Long guns, black powder pistols...anything that is currently legal to carry openly here in Texas was fair game for the "Nothing scary about Open Carry: Chief Acevedo education rally" at APD Wednesday.

"I don't have a problem with APD troops. Or officers on the street. I have a problem with their police Chief," said Open Carry President CJ Grisham.

Grisham held the protest against the backdrop of the bullet-ridden APD headquarters...still in disrepair after a gunman fired on the building last November.

"There are pot marks in the concrete! Bullet holes all over the place! Really, Art? Are we keeping guns out of the hands of criminals? Is keeping me from having an open carried pistol going to prevent that in the future?" Grisham said in his speech at the rally.
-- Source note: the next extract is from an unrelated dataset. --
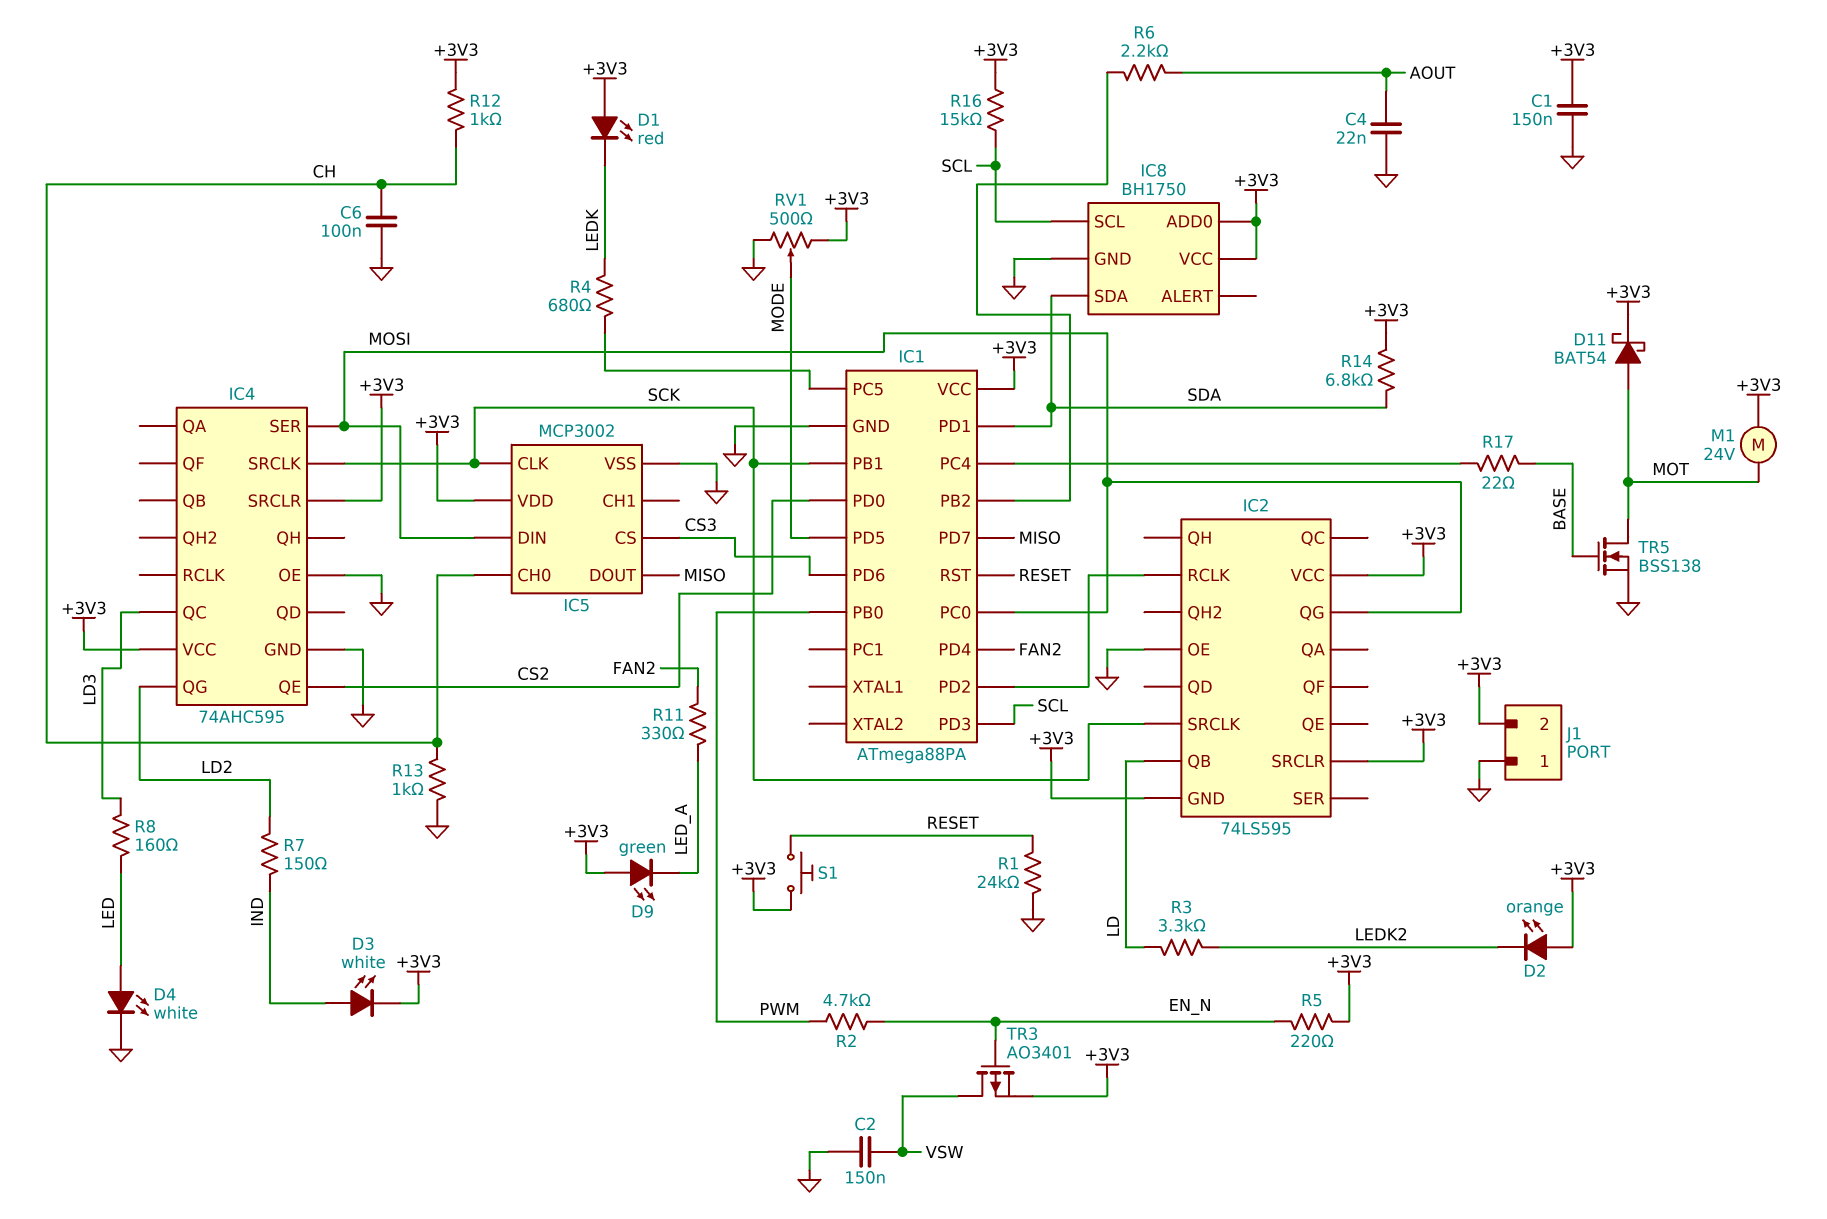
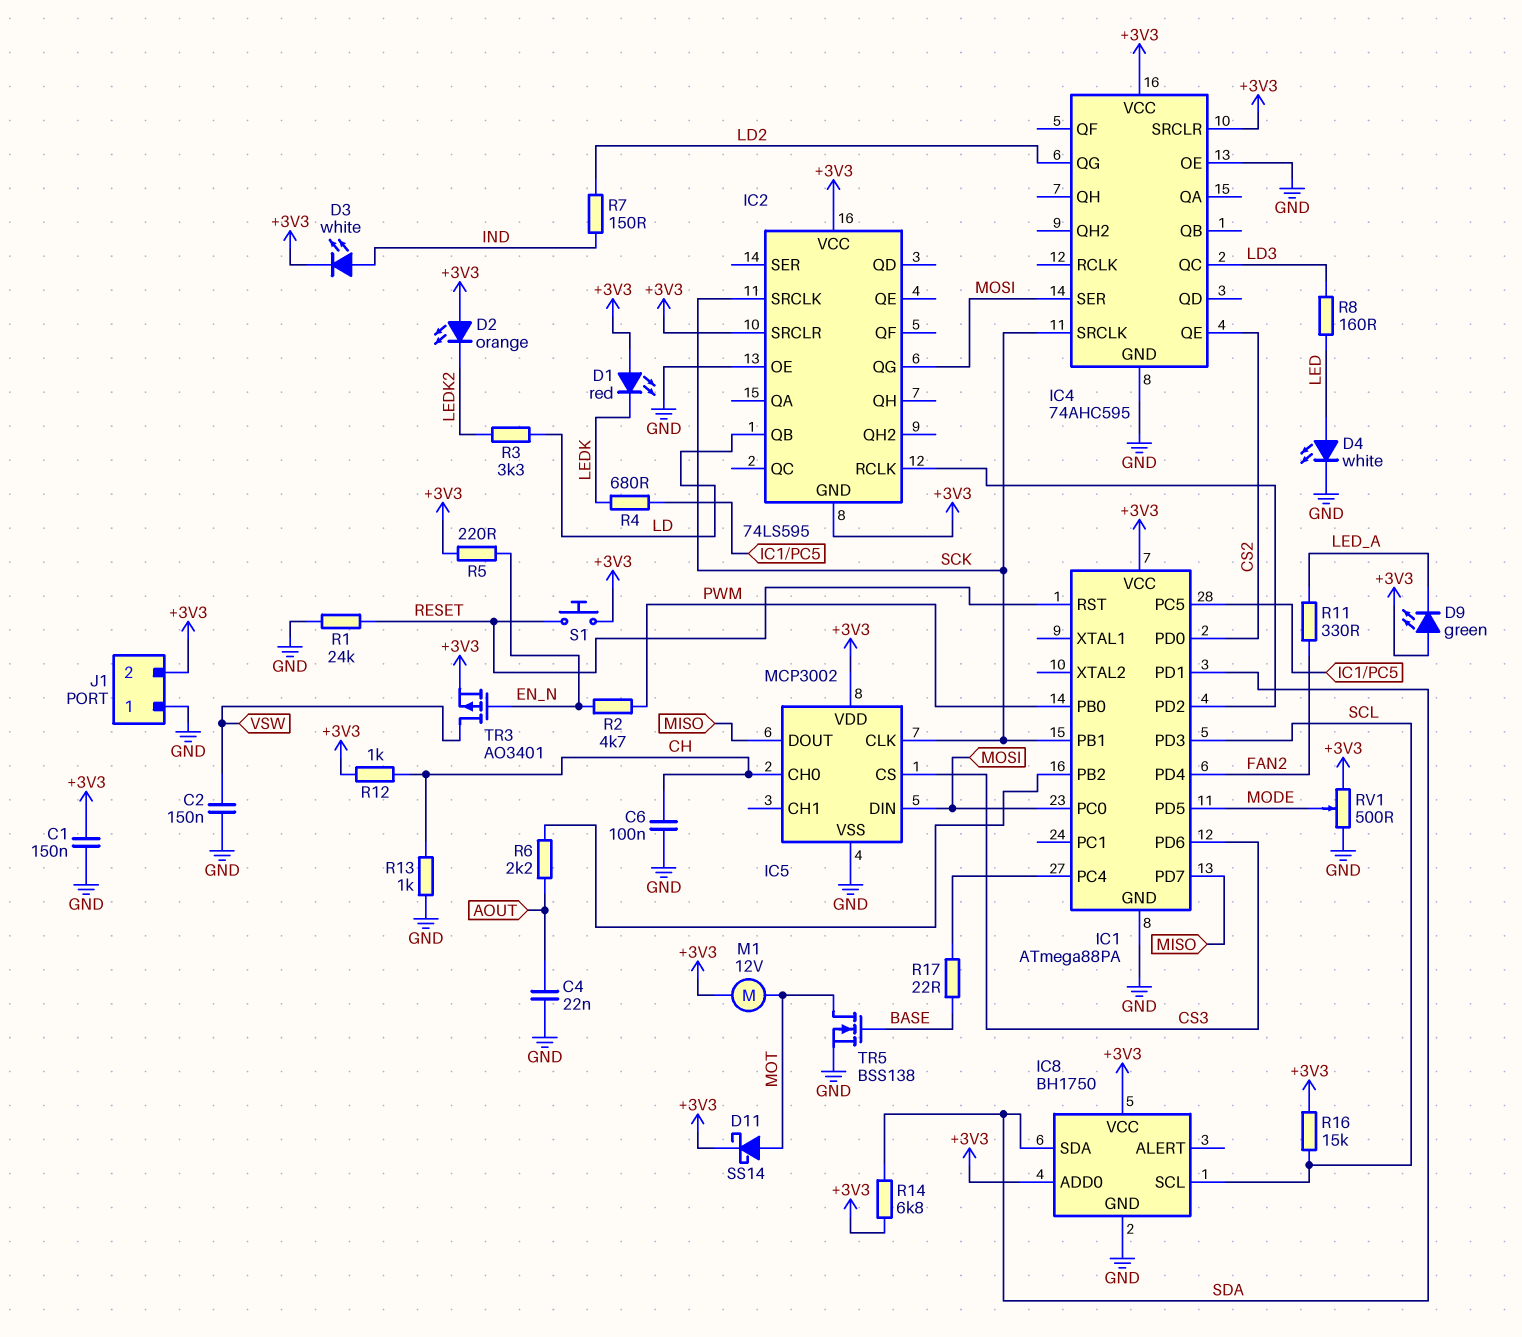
D11: schottky BAT54 (A MOT, K +3V3) -> schottky SS14 (A MOT, K +3V3)
M1: motor 24V (+3V3, MOT) -> motor 12V (+3V3, MOT)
Grisham has a problem with the Chief's public statements on open carry. So he read many of them aloud.

Like what the Chief told Fox 7 last month after an amendment was added to the House version of the Open Carry bill prohibiting peace officers from stopping and questioning someone based solely on the fact the person is openly carrying a handgun in their holster.

"Open Carry in a situation where law enforcement can't even ask...I think is a recipe to allow anybody...whether they're drug cartel members here that are from part of Mexico or you know gang members or anybody that wants to...to walk around with guns. And law enforcement, there's not a thing they can do about it as long as they just have it holstered and...can't even ask a question," Acevedo told us last month.

"And I say 'great!'' Because I don't see law enforcement coming out here demanding to see that I can lawfully carry these rifles. So what's so different about a handgun?" Grisham said.

One of the speakers who only wants to go by "David" is from West Virginia, an Open Carry state.

"It's important for the people of Texas to know that when people carry modern handguns around town, it doesn't cause alarm. Nobody notices it. No one cares about it. No one calls the police about it. And the police are just fine with it as well," he said.

Chief Acevedo says he's not against Open Carry. But he says it makes more sense in rural areas...not in heavily populated cities like Austin.

CJ Grisham says gun owners shouldn't have to surrender their rights when they cross an imaginary boundary to an area that has more buildings than out in the country where he lives.